In the United States, privilege and disadvantage persist more than they do in Canada. The three authors find, for example, that “a child raised by top percentile parents in the United States will rank about 31 to 34 percentiles higher in the income distribution than a bottom percentile child, but in Canada this difference, at 21 to 23 percentiles, [is] a full decile lower.” At the bottom end of the distribution, while a Canadian child raised by parents in the bottom 20 percent of the income distribution will likely grow up to have an income that puts her around the 40th percentile of the income distribution, an American child would have to start out at the 30th percentile to achieve the same adult economic outcome.

This “stickiness at the ends” of U.S. mobility has been observed by other researchers previously, and the steeper climb to ascend the income ladder in the United States means that, “The U.S. ‘middle class’ is within easier reach for lower income Canadian children, than it is for low income Americans,” the authors write.

Overall mobility outcomes are better for Canadian children than American, but there are parts of Canada where mobility is just as low as the parts of the United States where mobility is extremely low, namely the American South. The parts of Canada with extremely low mobility are northern provinces that have large First Nation indigenous populations, but also are a small part of Canada’s overall population. In contrast, in the United States, the areas of low mobility account for a large bulk of the country’s population. “Most Americans live in regions of less mobility, with parental income ranks being more strongly related to child ranks, and the chances of escaping low income being lower,” Connolly and her co-authors note.

They also point out that these findings underscore the role of race in U.S. mobility outcomes: “To the extent that the communities we highlight as part of … the low mobility cluster dominated by the southern American states, have a higher black population, then this must be part of the explanation for the cross-country differences.” This point echoes findings by Federal Reserve Bank of Chicago economist Bhash Mazumder and Harvard economist Raj Chetty—that mobility for black Americans is far lower than that for white Americans—the latter of whom found this to be true for black men even after controlling for parents’ income, wealth, education, and neighborhood.

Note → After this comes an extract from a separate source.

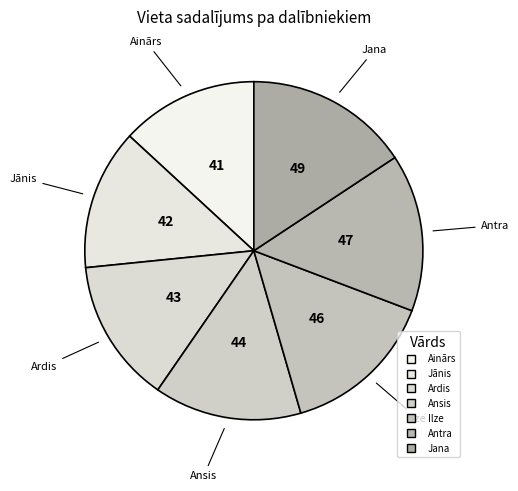

What is the largest slice in the pie chart?

Jana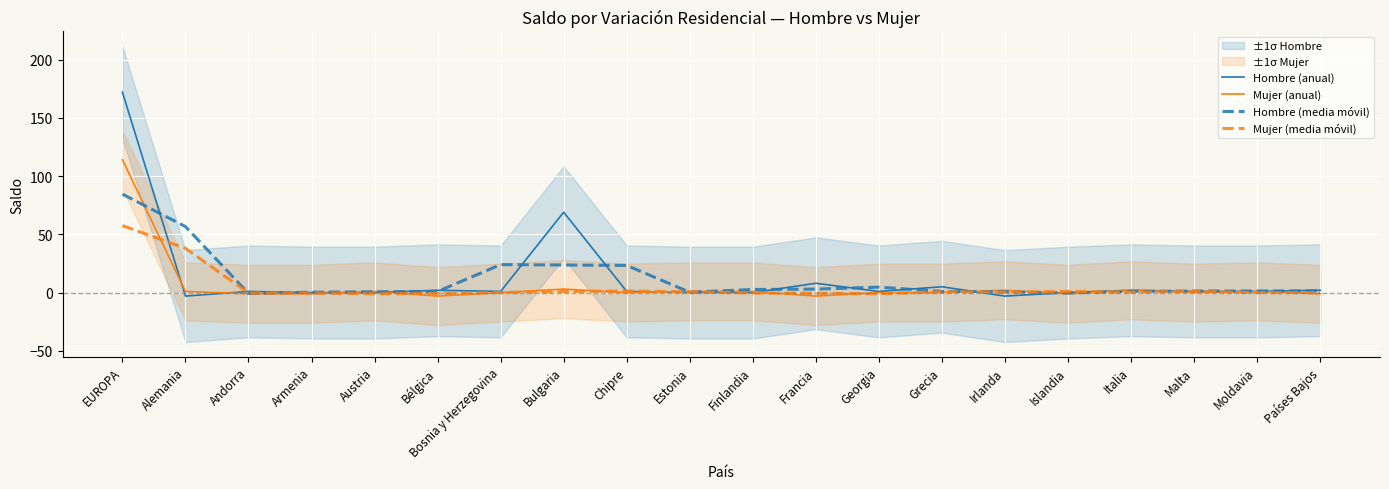

Is the value of Mujer (media móvil) at Chipre greater than the value of Hombre (anual) at Alemania?

Yes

The interaction between race and public policy in explaining Americans’ lower mobility outcomes can also be seen in areas of the second-lowest mobility outcomes, which the authors refer to as Cluster 3 and are found almost exclusively on the U.S. side of the border. In offering an explanation for why Cluster 3 is an almost exclusively U.S. phenomenon, the authors highlight research by Ellora Derenoncourt—a postdoctoral research associate in economics at Princeton University and an Equitable Growth grantee—which found that northern cities where black Americans moved to from the South during the Great Migration of the mid-20th century changed in ways that hurt upward mobility for blacks. For example, enrollment of white children in private schools increased and public spending on policing increased. “Her results suggest that access to public goods and schooling became more restrictive, [with] ‘white flight’ depriving these migrants and their children of public investments that in turn had long-term negative consequences that continued across generations,” Connolly and her co-authors say of Derenoncourt’s research.

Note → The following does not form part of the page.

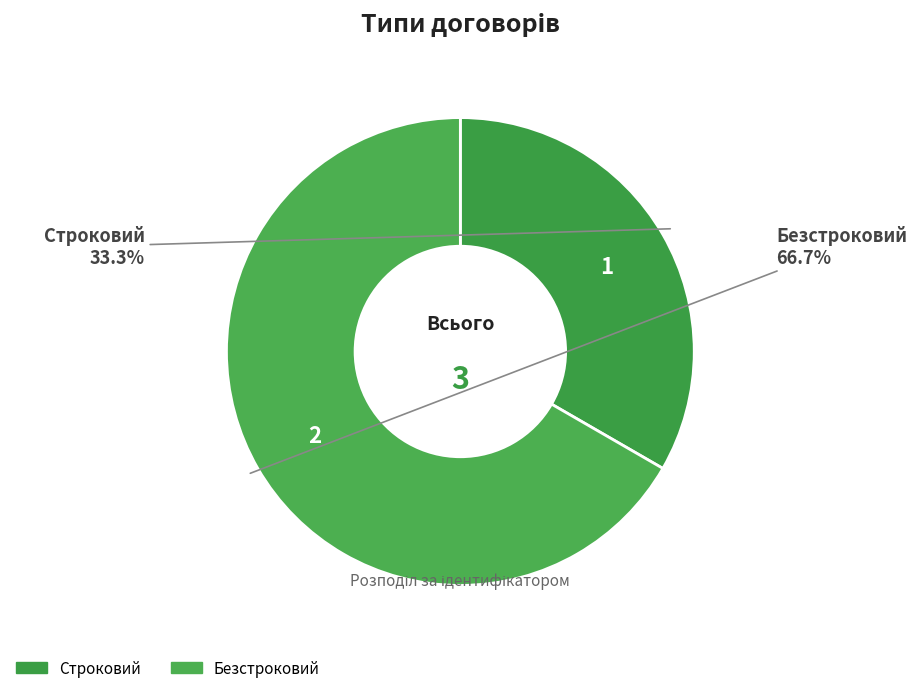

The Строковий slice represents 27% of the pie. True or false?

False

If this is the case, they write, then the areas of low mobility found in the United States in the Deep South and Industrial North represent the interrelated intermediating role race and public policy responses play in mobility outcomes in the United States. (See Figure 1.)

Figure 1

U.S. and Canadian rates of economic mobility

A cluster map of mobility rates shows that while there are areas of low mobility in both Canada and the United States, areas of low mobility are more widespread in the United States

Source: Marie Connolly, Miles Corak, and Catherine Haeck, “Intergenerational Mobility between and within Canada and the United States.” Working Paper No. 25735 (National Bureau of Economic Research, 2019), available at LINK.

Connolly, Corak, and Haeck argue that their comparison of intergenerational mobility within and between Canada and the United States is particularly apt because of similarities between the two countries—namely, their physical size, their heterogenous populations, and very similar conceptualizations of what the “American” or “Canadian” Dream is. “Sixty percent of American respondents ranked being able to succeed regardless of family background eight or higher on a ten point scale, while 59 percent of Canadians did so,” they note. Despite the many similarities between the two countries, the differences in children’s outcomes between the two illustrate the role that race and public policy play in influencing children’s economic outcomes.